We apply generative adversarial convolutional neural networks to the problem of style transfer to underdrawings and ghost-images in x-rays of fine art paintings with a special focus on enhancing their spatial resolution. We build upon a neural architecture developed for the related problem of synthesizing high-resolution photo-realistic image from semantic label maps. Our neural architecture achieves high resolution through a hierarchy of generators and discriminator sub-networks, working throughout a range of spatial resolutions.

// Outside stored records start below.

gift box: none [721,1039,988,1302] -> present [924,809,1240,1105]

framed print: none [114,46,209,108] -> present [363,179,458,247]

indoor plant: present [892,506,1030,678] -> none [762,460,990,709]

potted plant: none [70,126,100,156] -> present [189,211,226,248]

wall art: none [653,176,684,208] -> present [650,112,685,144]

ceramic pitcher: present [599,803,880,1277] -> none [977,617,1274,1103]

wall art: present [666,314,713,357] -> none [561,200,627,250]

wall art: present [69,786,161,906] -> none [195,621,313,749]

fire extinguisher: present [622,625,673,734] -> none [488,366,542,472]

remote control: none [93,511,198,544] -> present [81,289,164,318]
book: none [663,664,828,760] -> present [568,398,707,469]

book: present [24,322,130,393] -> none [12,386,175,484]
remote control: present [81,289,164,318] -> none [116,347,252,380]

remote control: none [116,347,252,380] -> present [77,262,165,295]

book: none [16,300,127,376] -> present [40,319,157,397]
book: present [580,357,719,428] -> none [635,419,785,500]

This coarse-to-fine generator architecture can increase the effective resolution by a factor of eight in each spatial direction, or an overall increase in number of pixels by a factor of 64. We also show that even just a few examples of human-generated image segmentations can greatly improve—qualitatively and quantitatively—the generated images. We demonstrate our method on works such as Leonardo’s Madonna of the carnation and the underdrawing in his Virgin of the rocks, which pose several special problems in style transfer, including the paucity of representative works from which to learn and transfer style information.
We describe the application of convolutional neural network style transfer to the problem of improved visualization of underdrawings and ghost-paintings in fine art oil paintings. Such underdrawings and hidden paintings are typically revealed by x-ray or infrared techniques which yield images that are grayscale, and thus devoid of color and full style information. Past methods for inferring color in underdrawings have been based on physical x-ray uorescence spectral imaging of pigments in ghost-paintings and are thus expensive, time consuming, and require equipment not available in most conservation studios. Our algorithmic methods do not need such expensive physical imaging devices. Our proof-ofconcept system, applied to works by Pablo Picasso and Leonardo, reveal colors and designs that respect the natural segmentation in the ghost-painting. We believe the computed images provide insight into the artist and associated oeuvre not available by other means. Our results strongly suggest that future applications based on larger corpora of paintings for training will display color schemes and designs that even more closely resemble works of the artist. For these reasons refinements to our methods should find wide use in art conservation, connoisseurship, and art analysis.